You've got only yourself to blame -- and maybe your broker, too.
Researchers are trying to get a better handle on how much money investors really make. The results? They aren't pretty.
It turns out we often fare far worse than the stock-market averages and published mutual-fund returns suggest, because we buy the wrong investments at the wrong time. For proof, consider three recent studies.
Weighing results. Highflying mutual funds are forever touting their stellar performance. But these "total returns" are a little unrealistic. The reason: They assume folks invested a chunk of money at the beginning of the performance period and thereafter didn't make any trades, except to reinvest their fund distributions.
What if you figured in investors' actual purchases and sales? Would the results still look so stellar? To find out, Chicago investment researcher Morningstar Inc. has started calculating dollar-weighted returns.
What's a dollar-weighted return? You find out a fund's total assets at the beginning and end of, say, a 10-year stretch, as well as how much money was invested or withdrawn each month. Using this information, you then calculate what rate of return best explains the fund's asset growth. This is a more accurate gauge of how investors are faring, because you are taking into account when they bought and sold.
For a real eye-opener, however, you need to compare a fund's dollar-weighted result with its total return calculated the traditional way. For instance, Morningstar took every stock- and bond-fund category and plucked out the most-volatile 25 percent of funds and the least-volatile 25 percent.
There was a modest difference in the 10-year total return, with the low-volatility funds clocking 8.9 percent a year, versus 8.1 percent for the high-volatility funds. But the difference in dollar-weighted performance was huge. Investors in low-volatility funds earned 8.9 percent a year, the same as their funds' published total return, while investors in high-volatility funds collected just 5.3 percent.
"You don't see a lot of money going into bad funds," says Morningstar Managing Director Don Phillips. "But you often see investors ending up in funds that they aren't well suited for."
There's a lesson here for investors. Want to improve your results? Try sticking with funds that generate consistent performance.
Take balanced funds, which typically hold 60 percent stocks and 40 percent bonds. These might seem like an unexciting choice. But that lack of excitement leads to better investor behavior. Over the past 10 years, balanced-fund investors have enjoyed a dollar-weighted return of 8.8 percent a year, not much below their funds' 9 percent average total return.
Meanwhile, sector funds have been one of the worst categories. The funds generated healthy 10-year total returns, notching 10.4 percent a year. But their volatility appears to have unnerved investors, who garnered just 7.6 percent.
Going for broker. While investors clearly struggle to make smart decisions, hiring a broker may not help.
Consider a study by Daniel Bergstresser and Peter Tufano, both at Harvard Business School, and the University of Oregon's John Chalmers. The three finance professors analyzed the asset-weighted returns for mutual funds over the seven years through 2002.
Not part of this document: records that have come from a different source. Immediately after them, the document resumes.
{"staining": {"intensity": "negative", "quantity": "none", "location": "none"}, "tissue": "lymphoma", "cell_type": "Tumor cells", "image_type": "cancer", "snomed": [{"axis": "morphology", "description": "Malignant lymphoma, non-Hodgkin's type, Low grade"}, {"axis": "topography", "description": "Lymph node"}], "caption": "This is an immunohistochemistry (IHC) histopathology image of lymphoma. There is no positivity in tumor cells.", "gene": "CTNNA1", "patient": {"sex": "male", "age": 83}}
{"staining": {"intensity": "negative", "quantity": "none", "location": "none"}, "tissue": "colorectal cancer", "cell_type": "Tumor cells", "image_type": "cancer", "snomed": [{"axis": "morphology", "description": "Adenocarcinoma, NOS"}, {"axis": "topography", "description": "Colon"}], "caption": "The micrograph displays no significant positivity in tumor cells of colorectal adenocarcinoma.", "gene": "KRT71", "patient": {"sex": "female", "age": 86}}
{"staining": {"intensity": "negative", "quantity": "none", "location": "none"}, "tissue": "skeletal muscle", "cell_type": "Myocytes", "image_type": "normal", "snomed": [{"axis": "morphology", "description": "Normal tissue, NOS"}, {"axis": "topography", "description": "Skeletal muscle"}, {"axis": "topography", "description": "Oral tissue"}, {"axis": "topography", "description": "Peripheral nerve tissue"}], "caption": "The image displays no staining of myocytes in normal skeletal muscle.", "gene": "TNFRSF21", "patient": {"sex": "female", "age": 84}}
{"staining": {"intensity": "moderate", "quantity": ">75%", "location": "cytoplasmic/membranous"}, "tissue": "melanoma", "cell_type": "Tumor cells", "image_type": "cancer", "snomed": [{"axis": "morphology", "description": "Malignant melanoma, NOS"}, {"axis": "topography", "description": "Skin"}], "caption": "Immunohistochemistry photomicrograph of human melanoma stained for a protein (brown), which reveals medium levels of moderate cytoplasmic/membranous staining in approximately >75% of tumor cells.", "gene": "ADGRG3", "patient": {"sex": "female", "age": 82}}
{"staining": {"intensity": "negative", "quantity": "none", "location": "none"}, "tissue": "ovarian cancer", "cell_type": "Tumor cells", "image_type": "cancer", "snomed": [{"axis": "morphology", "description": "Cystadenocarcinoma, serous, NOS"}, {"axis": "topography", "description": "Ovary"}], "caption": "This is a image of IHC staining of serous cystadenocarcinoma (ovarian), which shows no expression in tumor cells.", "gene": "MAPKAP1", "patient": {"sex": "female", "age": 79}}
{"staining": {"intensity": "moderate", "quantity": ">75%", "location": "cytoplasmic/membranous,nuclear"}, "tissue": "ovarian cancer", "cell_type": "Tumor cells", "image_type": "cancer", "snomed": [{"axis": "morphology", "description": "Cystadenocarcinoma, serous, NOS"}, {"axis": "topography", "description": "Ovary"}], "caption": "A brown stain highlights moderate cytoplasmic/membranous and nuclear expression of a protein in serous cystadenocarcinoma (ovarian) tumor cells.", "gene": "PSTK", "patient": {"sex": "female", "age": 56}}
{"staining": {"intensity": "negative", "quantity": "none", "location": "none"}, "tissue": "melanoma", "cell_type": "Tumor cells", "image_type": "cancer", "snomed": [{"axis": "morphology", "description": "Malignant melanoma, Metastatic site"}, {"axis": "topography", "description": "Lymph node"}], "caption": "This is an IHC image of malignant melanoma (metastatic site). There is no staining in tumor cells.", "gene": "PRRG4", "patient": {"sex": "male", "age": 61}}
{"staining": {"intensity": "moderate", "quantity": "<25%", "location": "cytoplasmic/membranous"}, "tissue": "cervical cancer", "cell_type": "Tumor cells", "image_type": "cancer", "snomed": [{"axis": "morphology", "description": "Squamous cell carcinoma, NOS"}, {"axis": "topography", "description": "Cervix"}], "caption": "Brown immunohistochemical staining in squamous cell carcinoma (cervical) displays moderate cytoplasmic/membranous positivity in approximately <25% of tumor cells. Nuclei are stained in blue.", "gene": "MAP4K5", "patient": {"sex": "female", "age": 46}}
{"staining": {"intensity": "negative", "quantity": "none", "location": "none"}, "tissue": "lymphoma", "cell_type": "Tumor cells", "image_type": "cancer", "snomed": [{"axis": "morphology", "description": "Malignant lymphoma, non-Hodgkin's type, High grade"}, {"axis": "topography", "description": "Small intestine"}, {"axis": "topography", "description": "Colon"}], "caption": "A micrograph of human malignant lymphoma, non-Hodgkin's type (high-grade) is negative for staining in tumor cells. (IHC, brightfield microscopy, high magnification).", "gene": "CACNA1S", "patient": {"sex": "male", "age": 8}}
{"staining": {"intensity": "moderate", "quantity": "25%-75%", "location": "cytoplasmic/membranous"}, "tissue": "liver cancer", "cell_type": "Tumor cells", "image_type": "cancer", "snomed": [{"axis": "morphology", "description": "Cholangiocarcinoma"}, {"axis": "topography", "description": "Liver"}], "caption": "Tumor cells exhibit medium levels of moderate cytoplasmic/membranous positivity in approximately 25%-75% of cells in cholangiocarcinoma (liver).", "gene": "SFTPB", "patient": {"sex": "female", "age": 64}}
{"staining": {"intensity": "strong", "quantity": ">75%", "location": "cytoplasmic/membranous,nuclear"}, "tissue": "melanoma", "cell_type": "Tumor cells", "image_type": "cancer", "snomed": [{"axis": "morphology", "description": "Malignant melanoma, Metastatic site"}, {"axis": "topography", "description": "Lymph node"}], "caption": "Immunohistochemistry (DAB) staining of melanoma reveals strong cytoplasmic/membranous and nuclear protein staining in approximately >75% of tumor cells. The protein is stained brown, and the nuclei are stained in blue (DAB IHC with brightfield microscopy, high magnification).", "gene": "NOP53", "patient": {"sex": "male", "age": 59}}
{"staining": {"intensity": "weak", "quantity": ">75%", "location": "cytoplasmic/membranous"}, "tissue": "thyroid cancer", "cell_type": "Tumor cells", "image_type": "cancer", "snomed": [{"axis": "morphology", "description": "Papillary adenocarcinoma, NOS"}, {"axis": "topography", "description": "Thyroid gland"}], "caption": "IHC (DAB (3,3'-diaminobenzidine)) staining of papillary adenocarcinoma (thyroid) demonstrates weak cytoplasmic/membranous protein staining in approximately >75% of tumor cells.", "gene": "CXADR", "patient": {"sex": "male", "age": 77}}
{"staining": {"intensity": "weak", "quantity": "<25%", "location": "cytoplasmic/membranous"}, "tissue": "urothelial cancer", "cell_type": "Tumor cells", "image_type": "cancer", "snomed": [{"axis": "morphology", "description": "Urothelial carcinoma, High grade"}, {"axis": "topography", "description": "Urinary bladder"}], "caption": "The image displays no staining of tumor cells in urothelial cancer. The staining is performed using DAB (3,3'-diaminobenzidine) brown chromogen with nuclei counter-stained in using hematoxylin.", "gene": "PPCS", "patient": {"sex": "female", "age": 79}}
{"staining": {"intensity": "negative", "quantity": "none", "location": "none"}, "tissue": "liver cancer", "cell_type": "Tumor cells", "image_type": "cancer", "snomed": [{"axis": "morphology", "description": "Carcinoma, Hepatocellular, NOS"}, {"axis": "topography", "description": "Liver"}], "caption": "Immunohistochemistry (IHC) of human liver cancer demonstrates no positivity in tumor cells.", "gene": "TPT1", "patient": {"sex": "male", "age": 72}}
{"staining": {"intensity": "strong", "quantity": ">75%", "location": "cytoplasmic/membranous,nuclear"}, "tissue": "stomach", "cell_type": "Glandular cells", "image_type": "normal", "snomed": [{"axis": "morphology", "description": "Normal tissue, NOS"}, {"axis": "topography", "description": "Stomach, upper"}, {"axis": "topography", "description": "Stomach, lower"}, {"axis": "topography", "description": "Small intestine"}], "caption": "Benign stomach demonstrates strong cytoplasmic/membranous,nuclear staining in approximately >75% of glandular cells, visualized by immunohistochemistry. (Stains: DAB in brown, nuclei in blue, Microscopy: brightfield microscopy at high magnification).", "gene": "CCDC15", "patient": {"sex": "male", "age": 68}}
Their conclusion: Broker-sold stock and bond funds underperformed directly sold funds, even if you ignore the impact of fund sales commissions and "12b-1" marketing fees. The results were even worse once you adjust for differences in fund risk.
It isn't clear why brokerage-firm clients are ending up in the wrong funds. But you may want to keep the study in mind next time you shop for a financial adviser.
"If a broker says, 'I'm going to pick better funds for you,' that's probably not going to happen," Prof. Chalmers says. "But if the broker says, 'I'm picking funds that suit your particular financial situation and personality,' those are things that a good financial adviser can provide."
Stock answers. Ilia Dichev, an accounting professor at the University of Michigan, has taken the analysis of investor returns even further, applying it to the entire stock market.
He found that, over the 77 years through 2002, the annual dollar-weighted return for the New York Stock Exchange and American Stock Exchange was 1.3 percentage points lower than the return calculated the traditional way. Results for the Nasdaq market were even worse, with a shortfall of 5.3 percentage points a year over the three decades through 2002.
This gap isn't driven by the trading of existing shares. Rather, at issue here is the movement of capital into the market through new share issues, as well as the outflow of capital, thanks to stock repurchases and dividends. The big capital inflows tend to occur during exuberant periods like the 1990s. Those who pony up this capital often buy just before a big market downturn.
"It says something about human nature," Prof. Dichev says. "When things are going up, people get excited. That's when the money pours in."
Coming Up Short
Mutual-fund investors' real results are often surprisingly poor.
Over the past 10 years, owners of diversified U.S. stock funds collected 7.3 percent a year, less than their funds' 8.8 percent published return.
In 19 stock markets, investors underperformed a buy-and-hold strategy by 1.5 percentage points a year since 1973.
Over seven years, broker-sold stock funds lagged behind directly sold funds by half a percentage point a year after expenses.